• WORK ITEM
Copy the text of every record below word for word, and leave the pictures out of your answer.

Records from a collection
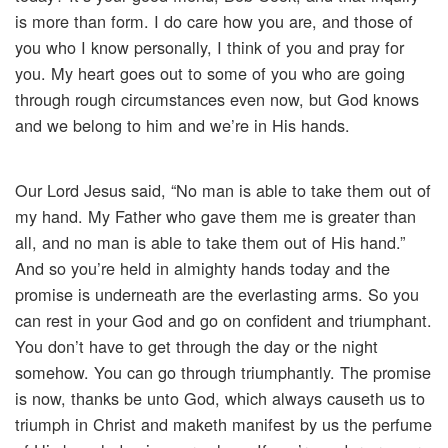
is more than form. I do care how you are, and those of
you who I know personally, I think of you and pray for
you. My heart goes out to some of you who are going
through rough circumstances even now, but God knows
and we belong to him and we’re in His hands.
Our Lord Jesus said, “No man is able to take them out of
my hand. My Father who gave them me is greater than
all, and no man is able to take them out of His hand.”
And so you’re held in almighty hands today and the
promise is underneath are the everlasting arms. So you
can rest in your God and go on confident and triumphant.
You don’t have to get through the day or the night
somehow. You can go through triumphantly. The promise
is now, thanks be unto God, which always causeth us to
triumph in Christ and maketh manifest by us the perfume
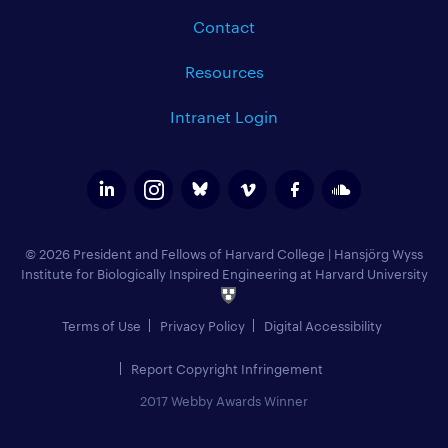
Contact
Resources
Intranet Login
© 2026 President and Fellows of Harvard College
|
Hansjörg Wyss
Institute for Biologically Inspired Engineering at Harvard University
Terms of Use
Privacy Policy
Digital Accessibility
Report Copyright Infringement
2017 Webby Awards Winner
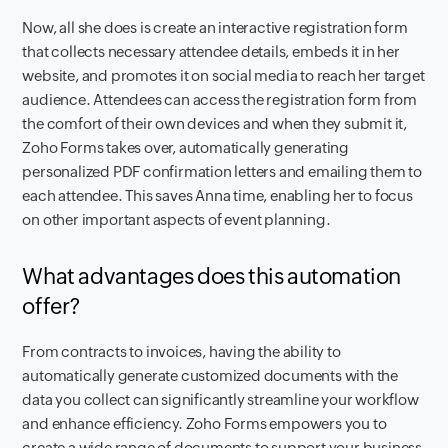
Now, all she does is create an interactive registration form
that collects necessary attendee details, embeds it in her
website, and promotes it on social media to reach her target
audience. Attendees can access the registration form from
the comfort of their own devices and when they submit it,
Zoho Forms takes over, automatically generating
personalized PDF confirmation letters and emailing them to
each attendee. This saves Anna time, enabling her to focus
on other important aspects of event planning.
What advantages does this automation
offer?
From contracts to invoices, having the ability to
automatically generate customized documents with the
data you collect can significantly streamline your workflow
and enhance efficiency. Zoho Forms empowers you to
create a wide range of documents to support your business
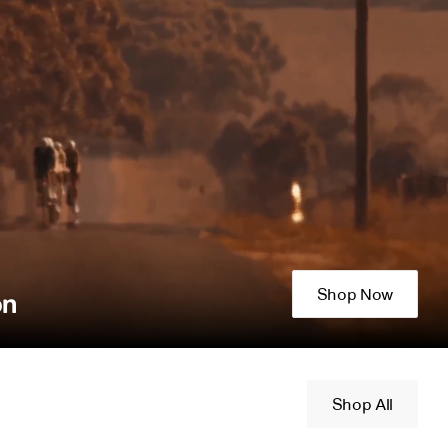
Shop Now
on
Shop All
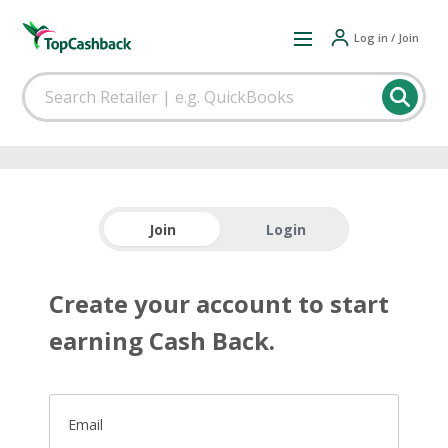
Log in / Join
Join
Login
Create your account to start
earning Cash Back.
Email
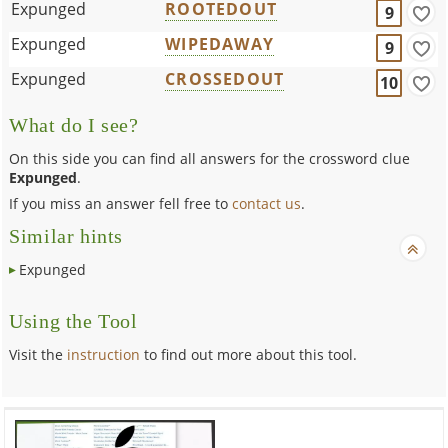
Expunged
ROOTEDOUT
9
Expunged
WIPEDAWAY
9
Expunged
CROSSEDOUT
10
What do I see?
On this side you can find all answers for the crossword clue
Expunged
.
If you miss an answer fell free to
contact us
.
Similar hints
Expunged
Using the Tool
Visit the
instruction
to find out more about this tool.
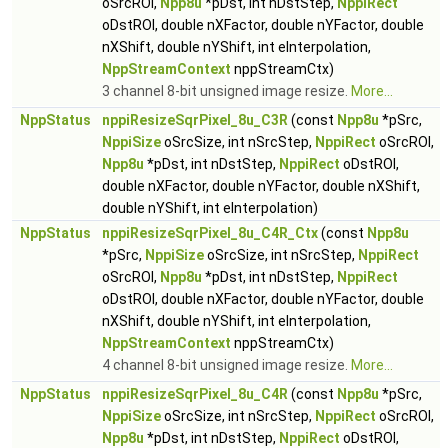
oSrcROI,
Npp8u
*pDst, int nDstStep,
NppiRect
oDstROI, double nXFactor, double nYFactor, double
nXShift, double nYShift, int eInterpolation,
NppStreamContext
nppStreamCtx)
3 channel 8-bit unsigned image resize.
More...
NppStatus
nppiResizeSqrPixel_8u_C3R
(const
Npp8u
*pSrc,
NppiSize
oSrcSize, int nSrcStep,
NppiRect
oSrcROI,
Npp8u
*pDst, int nDstStep,
NppiRect
oDstROI,
double nXFactor, double nYFactor, double nXShift,
double nYShift, int eInterpolation)
NppStatus
nppiResizeSqrPixel_8u_C4R_Ctx
(const
Npp8u
*pSrc,
NppiSize
oSrcSize, int nSrcStep,
NppiRect
oSrcROI,
Npp8u
*pDst, int nDstStep,
NppiRect
oDstROI, double nXFactor, double nYFactor, double
nXShift, double nYShift, int eInterpolation,
NppStreamContext
nppStreamCtx)
4 channel 8-bit unsigned image resize.
More...
NppStatus
nppiResizeSqrPixel_8u_C4R
(const
Npp8u
*pSrc,
NppiSize
oSrcSize, int nSrcStep,
NppiRect
oSrcROI,
Npp8u
*pDst, int nDstStep,
NppiRect
oDstROI,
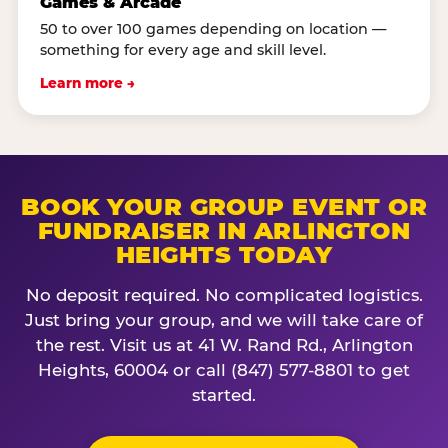
Games & Arcade
50 to over 100 games depending on location —
something for every age and skill level.
Learn more →
BOOK YOUR GROUP EVENT OR
FUNDRAISER IN ARLINGTON
HEIGHTS TODAY
No deposit required. No complicated logistics.
Just bring your group, and we will take care of
the rest. Visit us at 41 W. Rand Rd., Arlington
Heights, 60004 or call (847) 577-8801 to get
started.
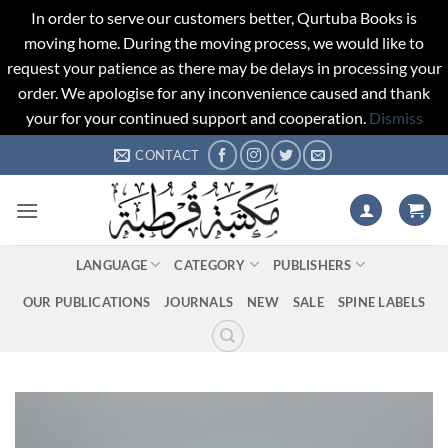
In order to serve our customers better, Qurtuba Books is
moving home. During the moving process, we would like to
request your patience as there may be delays in processing your
order. We apologise for any inconvenience caused and thank
your for your continued support and cooperation.
Dismiss
Skip
CONTACT
to
content
LANGUAGE
CATEGORY
PUBLISHERS
OUR PUBLICATIONS
JOURNALS
NEW
SALE
SPINE LABELS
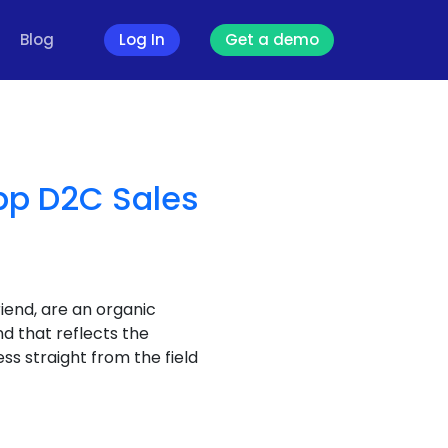
Blog
Log In
Get a demo
pp D2C Sales
riend, are an organic
nd that reflects the
ss straight from the field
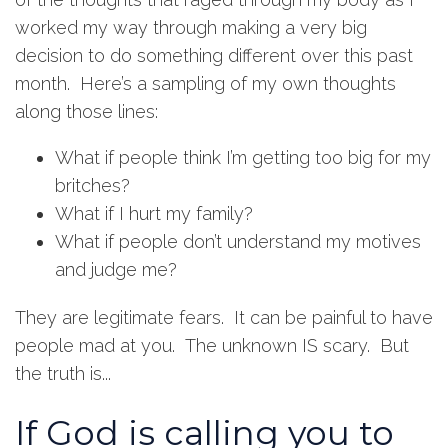
worked my way through making a very big
decision to do something different over this past
month. Here’s a sampling of my own thoughts
along those lines:
What if people think I’m getting too big for my
britches?
What if I hurt my family?
What if people don’t understand my motives
and judge me?
They are legitimate fears. It can be painful to have
people mad at you. The unknown IS scary. But
the truth is...
If God is calling you to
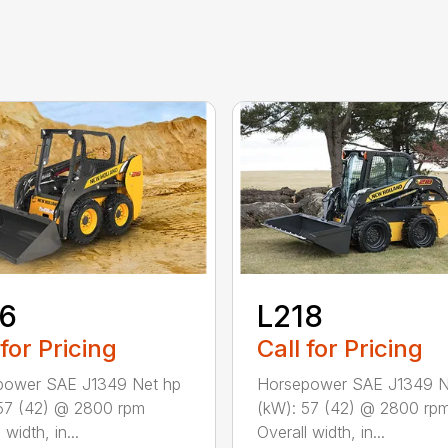
16
L218
 for Pricing
Call for Pricing
power SAE J1349 Net hp
Horsepower SAE J1349 N
57 (42) @ 2800 rpm
(kW): 57 (42) @ 2800 rp
 width, in...
Overall width, in...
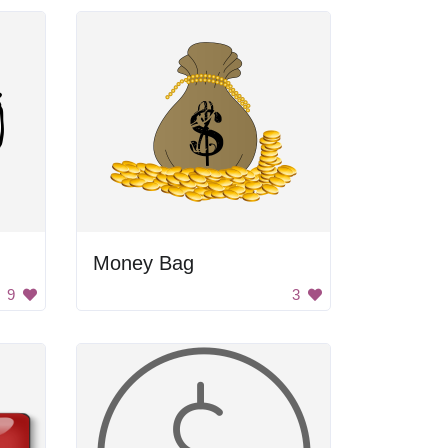
Money Bag
9
3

• SOLUTION
is more than form. I do care how you are, and those of
you who I know personally, I think of you and pray for
you. My heart goes out to some of you who are going
through rough circumstances even now, but God knows
and we belong to him and we’re in His hands.
Our Lord Jesus said, “No man is able to take them out of
my hand. My Father who gave them me is greater than
all, and no man is able to take them out of His hand.”
And so you’re held in almighty hands today and the
promise is underneath are the everlasting arms. So you
can rest in your God and go on confident and triumphant.
You don’t have to get through the day or the night
somehow. You can go through triumphantly. The promise
is now, thanks be unto God, which always causeth us to
triumph in Christ and maketh manifest by us the perfume
Contact
Resources
Intranet Login
© 2026 President and Fellows of Harvard College
|
Hansjörg Wyss
Institute for Biologically Inspired Engineering at Harvard University
Terms of Use
Privacy Policy
Digital Accessibility
Report Copyright Infringement
2017 Webby Awards Winner
Now, all she does is create an interactive registration form
that collects necessary attendee details, embeds it in her
website, and promotes it on social media to reach her target
audience. Attendees can access the registration form from
the comfort of their own devices and when they submit it,
Zoho Forms takes over, automatically generating
personalized PDF confirmation letters and emailing them to
each attendee. This saves Anna time, enabling her to focus
on other important aspects of event planning.
What advantages does this automation
offer?
From contracts to invoices, having the ability to
automatically generate customized documents with the
data you collect can significantly streamline your workflow
and enhance efficiency. Zoho Forms empowers you to
create a wide range of documents to support your business
Shop Now
on
Shop All
Log in / Join
Join
Login
Create your account to start
earning Cash Back.
Email
Expunged
ROOTEDOUT
9
Expunged
WIPEDAWAY
9
Expunged
CROSSEDOUT
10
What do I see?
On this side you can find all answers for the crossword clue
Expunged
.
If you miss an answer fell free to
contact us
.
Similar hints
Expunged
Using the Tool
Visit the
instruction
to find out more about this tool.
oSrcROI,
Npp8u
*pDst, int nDstStep,
NppiRect
oDstROI, double nXFactor, double nYFactor, double
nXShift, double nYShift, int eInterpolation,
NppStreamContext
nppStreamCtx)
3 channel 8-bit unsigned image resize.
More...
NppStatus
nppiResizeSqrPixel_8u_C3R
(const
Npp8u
*pSrc,
NppiSize
oSrcSize, int nSrcStep,
NppiRect
oSrcROI,
Npp8u
*pDst, int nDstStep,
NppiRect
oDstROI,
double nXFactor, double nYFactor, double nXShift,
double nYShift, int eInterpolation)
NppStatus
nppiResizeSqrPixel_8u_C4R_Ctx
(const
Npp8u
*pSrc,
NppiSize
oSrcSize, int nSrcStep,
NppiRect
oSrcROI,
Npp8u
*pDst, int nDstStep,
NppiRect
oDstROI, double nXFactor, double nYFactor, double
nXShift, double nYShift, int eInterpolation,
NppStreamContext
nppStreamCtx)
4 channel 8-bit unsigned image resize.
More...
NppStatus
nppiResizeSqrPixel_8u_C4R
(const
Npp8u
*pSrc,
NppiSize
oSrcSize, int nSrcStep,
NppiRect
oSrcROI,
Npp8u
*pDst, int nDstStep,
NppiRect
oDstROI,
Games & Arcade
50 to over 100 games depending on location —
something for every age and skill level.
Learn more →
BOOK YOUR GROUP EVENT OR
FUNDRAISER IN ARLINGTON
HEIGHTS TODAY
No deposit required. No complicated logistics.
Just bring your group, and we will take care of
the rest. Visit us at 41 W. Rand Rd., Arlington
Heights, 60004 or call (847) 577-8801 to get
started.
In order to serve our customers better, Qurtuba Books is
moving home. During the moving process, we would like to
request your patience as there may be delays in processing your
order. We apologise for any inconvenience caused and thank
your for your continued support and cooperation.
Dismiss
Skip
CONTACT
to
content
LANGUAGE
CATEGORY
PUBLISHERS
OUR PUBLICATIONS
JOURNALS
NEW
SALE
SPINE LABELS
Blog
Log In
Get a demo
pp D2C Sales
riend, are an organic
nd that reflects the
ss straight from the field
worked my way through making a very big
decision to do something different over this past
month. Here’s a sampling of my own thoughts
along those lines:
What if people think I’m getting too big for my
britches?
What if I hurt my family?
What if people don’t understand my motives
and judge me?
They are legitimate fears. It can be painful to have
people mad at you. The unknown IS scary. But
the truth is...
If God is calling you to
16
L218
 for Pricing
Call for Pricing
power SAE J1349 Net hp
Horsepower SAE J1349 N
57 (42) @ 2800 rpm
(kW): 57 (42) @ 2800 rp
 width, in...
Overall width, in...
Money Bag
9
3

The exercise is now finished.